Audits: IS-BAO & SMS

*International Business Aviation Council (IBAC) International Standard for Business Aircraft Operations (IS-BAO)

IS-BAO is a voluntary standard. Companies that apply IS-BAO and subscribe to its amendment service have no obligation in respect to its implementation.  IS-BAO is a code of "best practices" and highly professional operational practices. IS-BAO is intended to build upon the excellent safety record already established by business aviation and is accepted by ICAO.

Organizations may use IS-BAO for reference purposes, to determine how well your company matches recognized international best practices, implement IS-BAO with internal audit evaluation or implement IS-BAO with third party audit to obtain a Certificate of Registration from the IBAC Standards Board.

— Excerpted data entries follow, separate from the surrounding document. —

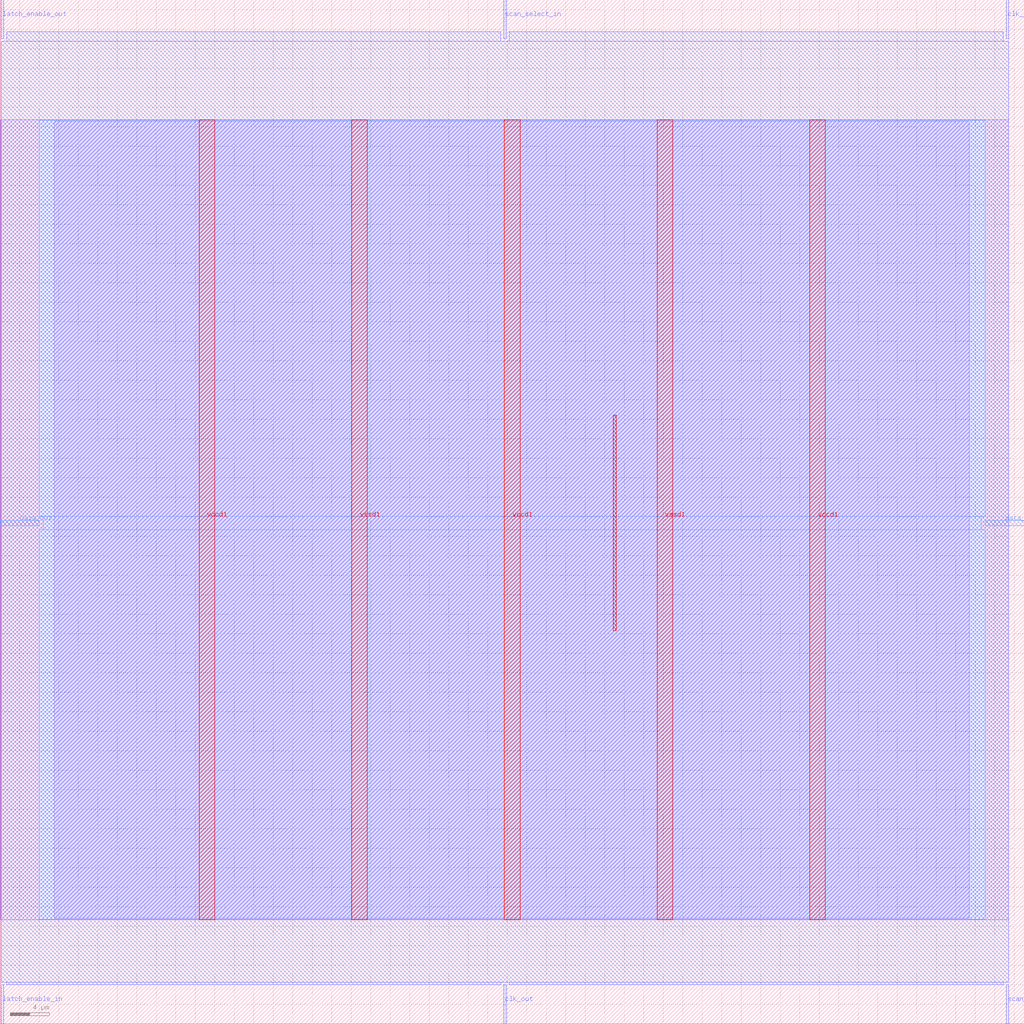
<source format=lef>
VERSION 5.7 ;
  NOWIREEXTENSIONATPIN ON ;
  DIVIDERCHAR "/" ;
  BUSBITCHARS "[]" ;
MACRO scan_wrapper_341266732010177108
  CLASS BLOCK ;
  FOREIGN scan_wrapper_341266732010177108 ;
  ORIGIN 0.000 0.000 ;
  SIZE 105.000 BY 105.000 ;
  PIN clk_in
    DIRECTION INPUT ;
    USE SIGNAL ;
    PORT
      LAYER met2 ;
        RECT 103.130 101.000 103.410 105.000 ;
    END
  END clk_in
  PIN clk_out
    DIRECTION OUTPUT TRISTATE ;
    USE SIGNAL ;
    PORT
      LAYER met2 ;
        RECT 51.610 0.000 51.890 4.000 ;
    END
  END clk_out
  PIN data_in
    DIRECTION INPUT ;
    USE SIGNAL ;
    PORT
      LAYER met3 ;
        RECT 101.000 51.040 105.000 51.640 ;
    END
  END data_in
  PIN data_out
    DIRECTION OUTPUT TRISTATE ;
    USE SIGNAL ;
    PORT
      LAYER met3 ;
        RECT 0.000 51.040 4.000 51.640 ;
    END
  END data_out
  PIN latch_enable_in
    DIRECTION INPUT ;
    USE SIGNAL ;
    PORT
      LAYER met2 ;
        RECT 0.090 0.000 0.370 4.000 ;
    END
  END latch_enable_in
  PIN latch_enable_out
    DIRECTION OUTPUT TRISTATE ;
    USE SIGNAL ;
    PORT
      LAYER met2 ;
        RECT 0.090 101.000 0.370 105.000 ;
    END
  END latch_enable_out
  PIN scan_select_in
    DIRECTION INPUT ;
    USE SIGNAL ;
    PORT
      LAYER met2 ;
        RECT 51.610 101.000 51.890 105.000 ;
    END
  END scan_select_in
  PIN scan_select_out
    DIRECTION OUTPUT TRISTATE ;
    USE SIGNAL ;
    PORT
      LAYER met2 ;
        RECT 103.130 0.000 103.410 4.000 ;
    END
  END scan_select_out
  PIN vccd1
    DIRECTION INPUT ;
    USE POWER ;
    PORT
      LAYER met4 ;
        RECT 20.380 10.640 21.980 92.720 ;
    END
    PORT
      LAYER met4 ;
        RECT 51.700 10.640 53.300 92.720 ;
    END
    PORT
      LAYER met4 ;
        RECT 83.020 10.640 84.620 92.720 ;
    END
  END vccd1
  PIN vssd1
    DIRECTION INPUT ;
    USE GROUND ;
    PORT
      LAYER met4 ;
        RECT 36.040 10.640 37.640 92.720 ;
    END
    PORT
      LAYER met4 ;
        RECT 67.360 10.640 68.960 92.720 ;
    END
  END vssd1
  OBS
      LAYER li1 ;
        RECT 5.520 10.795 99.360 92.565 ;
      LAYER met1 ;
        RECT 0.070 10.640 103.430 92.720 ;
      LAYER met2 ;
        RECT 0.650 100.720 51.330 101.730 ;
        RECT 52.170 100.720 102.850 101.730 ;
        RECT 0.100 4.280 103.400 100.720 ;
        RECT 0.650 4.000 51.330 4.280 ;
        RECT 52.170 4.000 102.850 4.280 ;
      LAYER met3 ;
        RECT 4.000 52.040 101.000 92.645 ;
        RECT 4.400 50.640 100.600 52.040 ;
        RECT 4.000 10.715 101.000 50.640 ;
      LAYER met4 ;
        RECT 62.855 40.295 63.185 62.385 ;
  END
END scan_wrapper_341266732010177108
END LIBRARY


</source>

Certificate of Registration
Flight Departments implementing IS-BAO may wish to obtain a Certificate of Registration from IBAC, thus demonstrating compliance to a recognized international standard. IS-BAO is a voluntary standard and registration is voluntary; however, there may be considerable benefits to a flight department by advising Boards of Directors, regulators and insurance companies, of compliance to the international standard.

Audits
Certificates of Registration are issued by IBAC to flight departments that have demonstrated compliance through successful completion of a third party industry audit by an IBAC Accredited Auditor such as ATC Vantage. The audits are conducted in accordance with the IBAC Audit Procedures Manual, which is provided to accredited auditors.

Safety audits assess the operational management and control system of your organization. A review of your flight or maintenance operations by auditors will yield improvements in safety and efficiency.  A "pre-audit will also help identify areas of concern that have the potential to cause difficulties with your impending audit. These findings will yield financial benefits and eliminate problems, often avoiding mistakes and misunderstandings with the upcoming audit, auditors and operators.  Our ATCV auditors will work closely with your organization to ensure that we understand your procedures, operations and records.

 

SMS Auditing - Common Issues in SMS Review & Validation

  1. Does the SMS cover the entire company?

  2. Are all 12 elements and their major processes accounted for? (Suggest drawing up a “map” or correlation matrix of the documentation before commencing a detailed review if the documentation is not in the same format as the framework).

  3. What responsibilities are given to operational/line managers (e.g. flight ops, maintenance, ground services, etc.)? The system should be management driven rather than focused on the safety officer/safety department. Look for directions regarding involvement of management including top management (e.g. CEO, COO, SVPs , Division Managing Directors, etc.) in:
    • policy,
    • safety risk management,
    • safety assurance (particularly management reviews – element 3.1.10).

  4. Are the safety risk management and safety assurance functions focused on the safety office/safety department of are they driven by managers of line organizations (managers who can allocate resources and direct employees’ activities)?

  5. Are there a good set of checks and balances between line management and oversight activities of the safety officer/safety department (e.g. auditing and evaluation by both line managers/organizations and the safety officer/organization, access to and accountability of top management)?

  6. Does the SRM process look at all levels of risk? SRM should be included in:
    • Strategic decision making and system/process design,
    • Change management,
    • Operational control/supervision,
    • Line operations (crew/team/individual employee activities).

  7. Are there clear, practical instructions on how to use and interpret risk assessment tools such as risk matrices?

  8. Does the reporting system allow for reporting potential hazards in operations or in the workplace as well as reporting events?

  9. Is there a path from data collection to analysis, to assessment, to control or problem resolution? (Data must be used to have value in decision making. This is fundamental to the idea of a “system.”)

  10. Do the analysis functions look across reports and data sources to identify patterns and trends or is the system limited to looking at each event, report, or finding independently?

  11. Is there a method of tracking hazards and problems in and between SRM and SA processes as well as tracking progress on resolution (e.g. hazard database, action log)?

  12. Is hazard status, progress toward mitigation and resolution of problems reviewed periodically? (Must be part of the process and not something “pushed uphill” by the safety officer/safety organization).